◆ CONSIGNE ÉCRITE ◆
Poursuivez le texte sur la fusion entre Omnicom et Publicis après sa dernière phrase.

◆ TEXTE SOURCE ◆
-------------------------
L’annonce surprise de l’alliance entre les numéros 2 et 3 de la communication annonce un nouveau cycle de consolidation du marché, justifié par la concurrence nouvelle des géants du web. Mais plutôt que de faire émerger un grand groupe de communication numérique, l’alliance donne d’abord naissance à un mastodonte de la publicité à la télévision américaine, le plus gros marché publicitaire au monde.
En annonçant, le 28 juillet 2013, s’être mis d’accord pour une fusion entre égaux, les groupes de communication Omnicom, numéro 2 mondial en chiffre d’affaires, et Publicis, numéro 3 mondial, ont créé la surprise. Cette fusion inaugure une nouvelle ère dans le marché de la communication, un terme qui recouvre toutes les actions publicitaires ainsi que le conseil en communication, l’événementiel, que ce soit hors ligne ou en ligne. En effet, le secteur s’est construit par cycles successifs de consolidation, dans les années 1980, au tournant des années 2000, puis après 2005 dans le numérique.
-------------------------
◆ DONNÉES À EXAMINER ◆
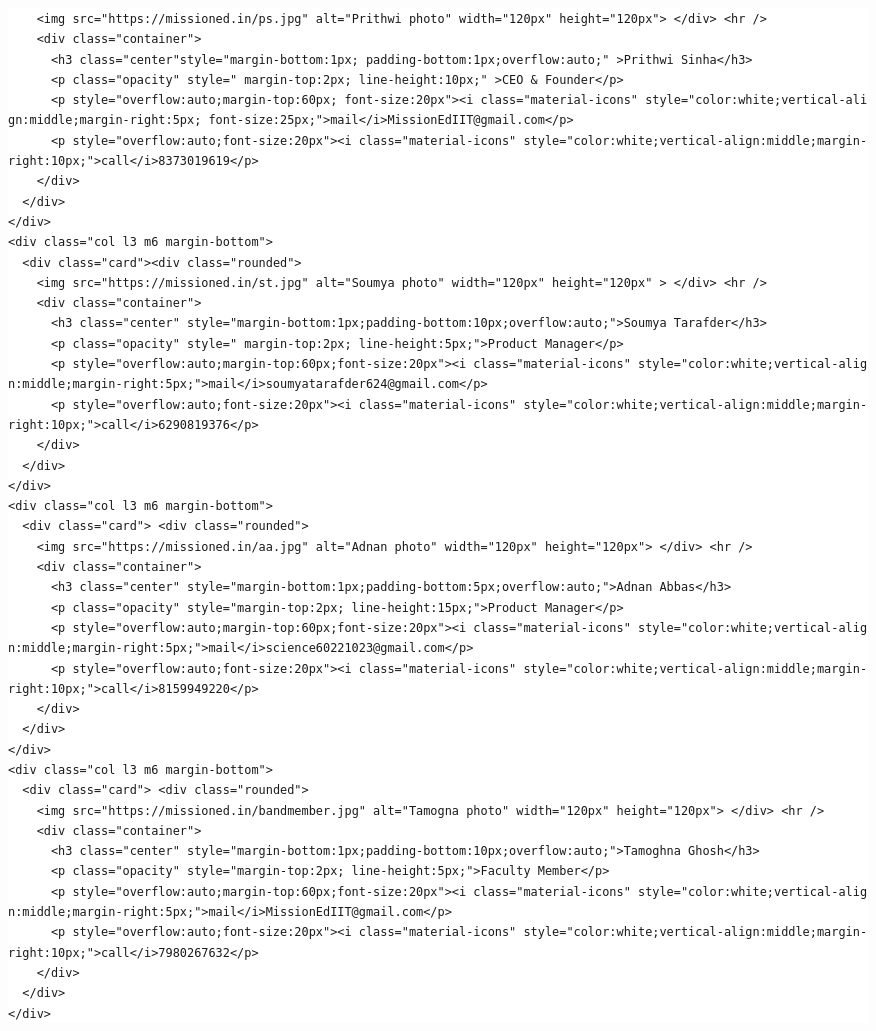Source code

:         <img src="https://missioned.in/ps.jpg" alt="Prithwi photo" width="120px" height="120px"> </div> <hr />
        <div class="container">
          <h3 class="center"style="margin-bottom:1px; padding-bottom:1px;overflow:auto;" >Prithwi Sinha</h3>
          <p class="opacity" style=" margin-top:2px; line-height:10px;" >CEO & Founder</p>
          <p style="overflow:auto;margin-top:60px; font-size:20px"><i class="material-icons" style="color:white;vertical-align:middle;margin-right:5px; font-size:25px;">mail</i>MissionEdIIT@gmail.com</p>
          <p style="overflow:auto;font-size:20px"><i class="material-icons" style="color:white;vertical-align:middle;margin-right:10px;">call</i>8373019619</p>
        </div>
      </div>
    </div>
    <div class="col l3 m6 margin-bottom">
      <div class="card"><div class="rounded">
        <img src="https://missioned.in/st.jpg" alt="Soumya photo" width="120px" height="120px" > </div> <hr />
        <div class="container">
          <h3 class="center" style="margin-bottom:1px;padding-bottom:10px;overflow:auto;">Soumya Tarafder</h3>
          <p class="opacity" style=" margin-top:2px; line-height:5px;">Product Manager</p>
          <p style="overflow:auto;margin-top:60px;font-size:20px"><i class="material-icons" style="color:white;vertical-align:middle;margin-right:5px;">mail</i>soumyatarafder624@gmail.com</p>
          <p style="overflow:auto;font-size:20px"><i class="material-icons" style="color:white;vertical-align:middle;margin-right:10px;">call</i>6290819376</p>
        </div>
      </div>
    </div>
    <div class="col l3 m6 margin-bottom">
      <div class="card"> <div class="rounded">
        <img src="https://missioned.in/aa.jpg" alt="Adnan photo" width="120px" height="120px"> </div> <hr />
        <div class="container">
          <h3 class="center" style="margin-bottom:1px;padding-bottom:5px;overflow:auto;">Adnan Abbas</h3>
          <p class="opacity" style="margin-top:2px; line-height:15px;">Product Manager</p>
          <p style="overflow:auto;margin-top:60px;font-size:20px"><i class="material-icons" style="color:white;vertical-align:middle;margin-right:5px;">mail</i>science60221023@gmail.com</p>
          <p style="overflow:auto;font-size:20px"><i class="material-icons" style="color:white;vertical-align:middle;margin-right:10px;">call</i>8159949220</p>
        </div>
      </div>
    </div>
    <div class="col l3 m6 margin-bottom">
      <div class="card"> <div class="rounded">
        <img src="https://missioned.in/bandmember.jpg" alt="Tamogna photo" width="120px" height="120px"> </div> <hr />
        <div class="container">
          <h3 class="center" style="margin-bottom:1px;padding-bottom:10px;overflow:auto;">Tamoghna Ghosh</h3>
          <p class="opacity" style="margin-top:2px; line-height:5px;">Faculty Member</p>
          <p style="overflow:auto;margin-top:60px;font-size:20px"><i class="material-icons" style="color:white;vertical-align:middle;margin-right:5px;">mail</i>MissionEdIIT@gmail.com</p>
          <p style="overflow:auto;font-size:20px"><i class="material-icons" style="color:white;vertical-align:middle;margin-right:10px;">call</i>7980267632</p>
        </div>
      </div>
    </div>
  </div>
</div>

</body>
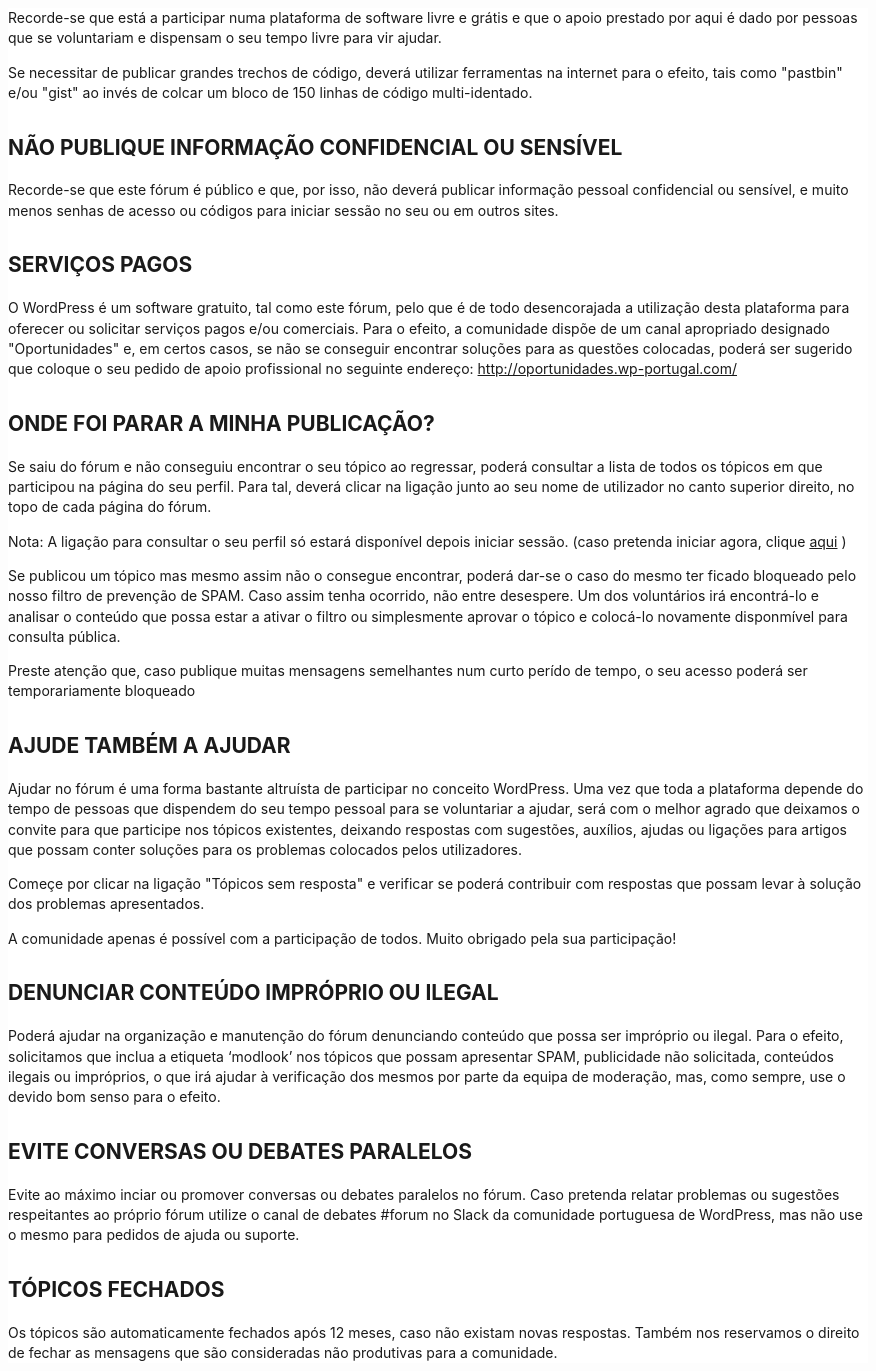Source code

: Recorde-se que está a participar numa plataforma de software livre e grátis e que o apoio prestado por aqui é dado por pessoas que se voluntariam e dispensam o seu tempo livre para vir ajudar.

Se necessitar de publicar grandes trechos de código, deverá utilizar ferramentas na internet para o efeito, tais como "pastbin" e/ou "gist" ao invés de colcar um bloco de 150 linhas de código multi-identado.
<h2>NÃO PUBLIQUE INFORMAÇÃO CONFIDENCIAL OU SENSÍVEL</h2>
Recorde-se que este fórum é público e que, por isso, não deverá publicar informação pessoal confidencial ou sensível, e muito menos senhas de acesso ou códigos para iniciar sessão no seu ou em outros sites.
<h2>SERVIÇOS PAGOS</h2>
O WordPress é um software gratuito, tal como este fórum, pelo que é de todo desencorajada a utilização desta plataforma para oferecer ou solicitar serviços pagos e/ou comerciais. Para o efeito, a comunidade dispõe de um canal apropriado designado "Oportunidades" e, em certos casos, se não se conseguir encontrar soluções para as questões colocadas, poderá ser sugerido que coloque o seu pedido de apoio profissional no seguinte endereço: <a href="http://oportunidades.wp-portugal.com/">http://oportunidades.wp-portugal.com/</a>
<h2>ONDE FOI PARAR A MINHA PUBLICAÇÃO?</h2>
Se saiu do fórum e não conseguiu encontrar o seu tópico ao regressar, poderá consultar a lista de todos os tópicos em que participou na página do seu perfil. Para tal, deverá clicar na ligação junto ao seu nome de utilizador no canto superior direito, no topo de cada página do fórum.

Nota: A ligação para consultar o seu perfil só estará disponível depois iniciar sessão. (caso pretenda iniciar agora, clique <a href="https://login.wordpress.org/?redirect_to=https://pt.wordpress.org/support/">aqui</a> )

Se publicou um tópico mas mesmo assim não o consegue encontrar, poderá dar-se o caso do mesmo ter ficado bloqueado pelo nosso filtro de prevenção de SPAM. Caso assim tenha ocorrido, não entre desespere. Um dos voluntários irá encontrá-lo e analisar o conteúdo que possa estar a ativar o filtro ou simplesmente aprovar o tópico e colocá-lo novamente disponmível para consulta pública.

Preste atenção que, caso publique muitas mensagens semelhantes num curto perído de tempo, o seu acesso poderá ser temporariamente bloqueado
<h2>AJUDE TAMBÉM A AJUDAR</h2>
Ajudar no fórum é uma forma bastante altruísta de participar no conceito WordPress. Uma vez que toda a plataforma depende do tempo de pessoas que dispendem do seu tempo pessoal para se voluntariar a ajudar, será com o melhor agrado que deixamos o convite para que participe nos tópicos existentes, deixando respostas com sugestões, auxílios, ajudas ou ligações para artigos que possam conter soluções para os problemas colocados pelos utilizadores.

Começe por clicar na ligação "Tópicos sem resposta" e verificar se poderá contribuir com respostas que possam levar à solução dos problemas apresentados.

A comunidade apenas é possível com a participação de todos. Muito obrigado pela sua participação!
<h2>DENUNCIAR CONTEÚDO IMPRÓPRIO OU ILEGAL</h2>
Poderá ajudar na organização e manutenção do fórum denunciando conteúdo que possa ser impróprio ou ilegal. Para o efeito, solicitamos que inclua a etiqueta ‘modlook’ nos tópicos que possam apresentar SPAM, publicidade não solicitada, conteúdos ilegais ou impróprios, o que irá ajudar à verificação dos mesmos por parte da equipa de moderação, mas, como sempre, use o devido bom senso para o efeito.
<h2>EVITE CONVERSAS OU DEBATES PARALELOS</h2>
Evite ao máximo inciar ou promover conversas ou debates paralelos no fórum. Caso pretenda relatar problemas ou sugestões respeitantes ao próprio fórum utilize o canal de debates #forum no Slack da comunidade portuguesa de WordPress, mas não use o mesmo para pedidos de ajuda ou suporte.
<h2>TÓPICOS FECHADOS</h2>
Os tópicos são automaticamente fechados após 12 meses, caso não existam novas respostas. Também nos reservamos o direito de fechar as mensagens que são consideradas não produtivas para a comunidade.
-------------------------
◆ RÉPONSE À LA CONSIGNE ◆
Le marché, dominé historiquement par le britannique WPP, s’est structuré dans les années 1980 par le regroupement d’agences, dont Omnicom est l’émanation. Le groupe est ainsi né en 1986 du rapprochement des réseaux américains d’agences publicitaires BBDO et DDB. Il devient un géant en mondial en 1993 avec le rachat de TBWA Worldwide et s’impose comme une alternative américaine à WPP : avec 11,1 milliards d’euros de chiffre d’affaires en 2012, Omnicom est juste derrière WPP et son chiffre d’affaires de 12,8 milliards d’euros, très loin devant le deuxième groupe de communication américain, Interpublic, qui réalise un chiffre d’affaires de 5,4 milliards d’euros.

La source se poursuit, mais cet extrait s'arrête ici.